## Work to be completed
For each statement below, state whether it agrees with the passage on heart failure treatment, answering yes or no and quoting the words of the passage that decide it. (a) Prescribing beta blockers for heart failure in 1975 would have been considered malpractice. (b) Angiotensin 2 receptor blockers offer a clear advantage over ACE inhibitors. (c) In heart failure patients, the neuroendocrine response is brief.

-- Document extract follows --

As an adaptive mechanism, the neuroendocrine system becomes overactive, with increased sympathomimetic activity. This is useful in patients with normal cardiac function who undergo transient stress, because it temporarily increases heart rate, cardiac output, and reduced vasodilation. In heart failure patients, this response is exaggerated and prolonged, and ultimately makes things worse because a rapid heart rate will decrease cardiac output in a patient with a dilated or damaged heart muscle.

Physicians began to think that inhibiting the sympathetic nervous system could improve the exaggerated response seen in chronic heart failure. When beta blockers were tried, they actually increased cardiac output in severe HF patients. Had a physician prescribed beta blockers in 1975 for heart failure, it would have been considered malpractice. The package insert even listed heart failure as a contraindication.

Paradoxically, beta blockers could increase cardiac output in certain patients. It was also discovered that drugs that lowered aldosterone, mineral coracoid receptor agonists, like spironolactone, had a very favorable effect on heart failure, not only for their weak diuretic effect, but primarily because of inhibition of the renin angiotensin system.

Likewise, when ACE inhibitors were developed, they too had a beneficial effect on heart failure because they blocked the renin angiotensin system. Improvements were seen in prognosis in patients with low ejection fraction heart failure. The angiotensin 2 receptor blockers, on the other hand, offer little advantage over ACE inhibitors, and none when used with them, and increased mortality and morbidity when used with beta blockers.

-- Document extract concluded --
-- Data for review follows --

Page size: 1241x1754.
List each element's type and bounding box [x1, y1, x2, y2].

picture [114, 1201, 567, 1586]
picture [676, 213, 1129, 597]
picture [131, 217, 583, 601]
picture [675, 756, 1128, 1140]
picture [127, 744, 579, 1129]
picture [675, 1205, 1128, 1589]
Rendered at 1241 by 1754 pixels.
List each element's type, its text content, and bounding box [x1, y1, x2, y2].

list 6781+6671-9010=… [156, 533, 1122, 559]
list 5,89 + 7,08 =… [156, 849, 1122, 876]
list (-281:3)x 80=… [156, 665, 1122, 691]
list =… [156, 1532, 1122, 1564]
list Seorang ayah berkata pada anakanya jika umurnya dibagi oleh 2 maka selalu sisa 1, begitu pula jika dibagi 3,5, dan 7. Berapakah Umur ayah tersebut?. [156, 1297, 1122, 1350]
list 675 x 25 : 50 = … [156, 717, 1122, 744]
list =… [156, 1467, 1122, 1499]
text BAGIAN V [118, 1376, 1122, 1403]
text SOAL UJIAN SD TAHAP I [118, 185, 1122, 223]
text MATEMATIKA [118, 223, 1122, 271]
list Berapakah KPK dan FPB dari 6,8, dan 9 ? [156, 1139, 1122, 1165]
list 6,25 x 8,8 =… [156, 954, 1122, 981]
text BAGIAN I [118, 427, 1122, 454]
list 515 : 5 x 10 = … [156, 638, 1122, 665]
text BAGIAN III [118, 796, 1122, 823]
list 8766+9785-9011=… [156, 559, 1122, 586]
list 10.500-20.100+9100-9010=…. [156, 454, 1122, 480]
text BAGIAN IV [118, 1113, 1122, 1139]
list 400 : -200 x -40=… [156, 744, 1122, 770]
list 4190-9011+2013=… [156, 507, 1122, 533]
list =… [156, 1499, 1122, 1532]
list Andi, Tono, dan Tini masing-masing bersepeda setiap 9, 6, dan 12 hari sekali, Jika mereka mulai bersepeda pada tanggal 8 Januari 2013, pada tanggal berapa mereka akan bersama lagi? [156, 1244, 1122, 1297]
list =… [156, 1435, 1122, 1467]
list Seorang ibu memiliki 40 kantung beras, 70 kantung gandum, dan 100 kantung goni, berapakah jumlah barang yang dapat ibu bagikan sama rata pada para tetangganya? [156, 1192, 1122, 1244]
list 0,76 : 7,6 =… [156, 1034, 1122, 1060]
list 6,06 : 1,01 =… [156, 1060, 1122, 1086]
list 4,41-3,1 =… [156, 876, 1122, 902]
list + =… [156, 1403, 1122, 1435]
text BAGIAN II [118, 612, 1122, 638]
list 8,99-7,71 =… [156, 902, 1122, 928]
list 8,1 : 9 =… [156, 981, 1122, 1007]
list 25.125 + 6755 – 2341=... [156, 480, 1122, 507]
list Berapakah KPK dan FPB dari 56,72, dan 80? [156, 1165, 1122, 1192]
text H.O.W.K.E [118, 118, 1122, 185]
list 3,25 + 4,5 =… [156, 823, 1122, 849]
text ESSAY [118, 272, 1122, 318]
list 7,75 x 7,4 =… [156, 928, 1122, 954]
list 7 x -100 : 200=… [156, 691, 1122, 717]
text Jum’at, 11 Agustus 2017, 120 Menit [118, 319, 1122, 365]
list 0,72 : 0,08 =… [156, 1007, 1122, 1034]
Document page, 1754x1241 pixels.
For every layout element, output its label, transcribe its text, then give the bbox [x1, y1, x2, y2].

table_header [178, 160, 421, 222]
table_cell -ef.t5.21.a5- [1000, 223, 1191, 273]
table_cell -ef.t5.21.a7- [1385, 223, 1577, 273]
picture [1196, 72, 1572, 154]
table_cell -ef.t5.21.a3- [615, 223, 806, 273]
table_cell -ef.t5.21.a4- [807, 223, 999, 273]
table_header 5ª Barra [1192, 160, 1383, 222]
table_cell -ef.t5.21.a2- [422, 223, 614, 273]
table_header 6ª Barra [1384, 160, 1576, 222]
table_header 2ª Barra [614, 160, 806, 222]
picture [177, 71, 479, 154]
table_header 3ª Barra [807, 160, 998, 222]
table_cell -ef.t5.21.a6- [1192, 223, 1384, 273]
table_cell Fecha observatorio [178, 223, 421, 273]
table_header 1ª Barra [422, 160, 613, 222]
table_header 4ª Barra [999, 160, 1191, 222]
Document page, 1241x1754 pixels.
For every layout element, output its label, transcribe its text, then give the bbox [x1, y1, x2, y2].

-- Data for review concluded --

## Exercise result
(a) Yes: "Had a physician prescribed beta blockers in 1975 for heart failure, it would have been considered malpractice."
(b) No: "The angiotensin 2 receptor blockers, on the other hand, offer little advantage over ACE inhibitors"
(c) No: "In heart failure patients, this response is exaggerated and prolonged"